To do:
a - Decide whether each statement agrees with the designer profile below. For each, answer yes or no and quote the exact words of the profile that settle it. (i) Courtney Olander officially launched her business in 2013. (ii) She met Walt Bubelis at the Miller Botanical Garden. (iii) Her internship at the Miller Garden took 30 hours a week.
b - Write the next part of the designer profile about Courtney Olander below, starting right after its final sentence.

Page:

^^^^^^^^

APLDWA Featured Designer:
Olander Garden Design
Member since 2013
This quarter we welcome Courtney Olander as APLD Washington’s next featured designer. We hope you enjoy Courtney’s story and this focus on her projects.
A classic contemporary back garden planted with Hydrangea, Boxwood and Evergreen Magnolia. Installed by Avalon NW
When did you start designing gardens? Tell us about your path from then to now.
Courtney Olander of Olander Garden Design
I started designing gardens in 2013, when I officially launched my business. However, the dream of actually being a landscape designer began several years earlier. After graduating with a BA in Environmental Studies and a Minor in Art, I chose to follow my interest in photography. I worked several years as a photo editor, followed by a stint in market research, studying and reporting on visual trends in advertising. That time was both challenging and rewarding. Following the birth of my first son, and the 2008 downturn in the economy, I decided I needed a change.
After some poking around, I embarked on a reconnaissance mission to the Horticulture Department at Edmonds Community College where I met then head of the department, Walt Bubelis. He convinced me to take two classes – plant ID on Saturdays and Horticulture Careers in the evenings. Simply put, that was it. I loved being exposed to a whole new world of plants and was enthralled by the professionals who spoke about their jobs in horticulture. It was through the Hort Careers class that I connected with the Miller Botanical Garden. While a volunteer and then an intern at the Miller Garden, I started doing maintenance for clients. It was an intense but rewarding period in my life. A 20-hour-a-week internship, maintenance projects, and night school made for one tired mom. I was still running my own maintenance business and beginning to transition into container design when I became pregnant with my second son. I do remember having a few, “Oh my gosh, what am I doing?” moments. “I’m 39 years old, pregnant and shoveling five yards of mulch. By myself! In the rain!”
Soon, I began to work part-time as an assistant for other designers. The experience was invaluable. Slowly, I transitioned into full-time design under my own name, Olander Garden Design. I like to tell this story because I think it helps anyone considering the field of landscape design understand that it takes time and perseverance. I’ve been incredibly lucky to have had generous and talented mentors along the way – many of whom are members of the APLD WA Chapter.
Edmonds entry. Installed by In Harmony Sustainable Landscapes
How would you describe your design style?
Watching and learning under other designers helped me define my own style. I’m drawn to a contemporary aesthetic. And I’ve discovered, after several years in the business, I like color! My strengths lie in figuring out the flow of a space and how it will be used by its inhabitants. I have a logical brain and I like things to “make sense” and function properly. Elements need to line up, and be proportional. I drive myself nuts sometimes getting way too detailed in the concept phase of a design. But it seems to work for me. I love researching different materials and plant combinations. I think my research background supports my design process.

^^^^^^^^

Data entries:
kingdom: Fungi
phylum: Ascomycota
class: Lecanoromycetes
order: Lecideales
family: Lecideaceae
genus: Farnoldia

^^^^^^^^

Expected results:
a -
(i) Yes: "I started designing gardens in 2013, when I officially launched my business."
(ii) No: "I embarked on a reconnaissance mission to the Horticulture Department at Edmonds Community College where I met then head of the department, Walt Bubelis."
(iii) No: "A 20-hour-a-week internship"

b -
I can see now I’m fortunate to have a background in photography. Those years as a photo editor for a stock photography agency in my 20s and 30s really helped train my eye and taught me how to compose spaces. That applies not only to my designs, but also to how I capture them in photographs. The importance of representing your own work through high-quality imagery cannot be overstated. Going back to a job site, cleaning it up, waiting for the right light…It’s time consuming, but incredibly important when representing your brand and attracting future clients.
Chocolate Cosmos echo the red Modern Shed
What would your ideal project be?
An ideal design project for me is not about the size or amount of money earned, it’s when a synergy exists between the homeowner, myself and the contractor. That’s when landscape design is really fun. It happens when the homeowner allows for a certain level of creativity and a sharing of ideas. Then, mutual trust emerges. As I mentioned, by mentoring under several talented designers I’ve also been very fortunate to partner with creative and highly-skilled contractors. These relationships and the joy of creating something beautiful and functional makes being a landscape designer so rewarding.
A built-in concrete and Ipe bench and Paloform firepit complete a modern woodland garden.
Installed by In Harmony Sustainable Landscapes
Tell us about some of your favorite or most memorable projects.
One of my favorite projects resulted from such a synergetic experience. It happened early in my career and has been a benchmark ever since. It was the first time partnering with Kevin Monahan, owner of Avalon NW. What started as a backyard renovation morphed into a full-property redesign. A dingy, un-used corner turned into a water feature, a dark, poorly draining side yard transitioned into a colorful shade garden and a favorite sitting area off the homeowner’s kitchen, and a front garden overgrown with bamboo became a multi-season full-sun bed with tons of color. We had to scramble to keep up with the client’s additions, but the finished product was a space she thoroughly enjoys – entertaining and puttering around on a daily basis.
In another project, I tackled the challenge of completely transforming the front entrance experience. What we started with was a patch of dirt with an uneven flagstone path leading to the front door. I took inspiration from the Mid-Century architecture and added a new concrete entry and a large steel planter. With the “straight shot” to the door removed, guests now walk past the steel planter to reveal the front door. Again, my client let me play with color. We chose a bright chartreuse door that served as a foundation for the plantings.
Windermere spring color. Installed by Avalon NW
Subset hues of purple and gold play off a chartreuse polycarbonate gate. Installed by Avalon NW
How has permitting requirements (stormwater, ECA, etc.) or site limitations affected your design process and creativity?
Being an Environmental Studies major, I’ve always been in-tune to make choices that align with what’s best for the site and long-term preservation of our region’s natural resources. While staying abreast of the everchanging codes and regulations is challenging and adds an extra layer of complexity to a project, especially with respect to stormwater management, it feels good to do the right thing and educate clients.
Bright golden plantings of Rudbeckia, Carex ‘Everillo’and Heuchera play off the bright yellow door.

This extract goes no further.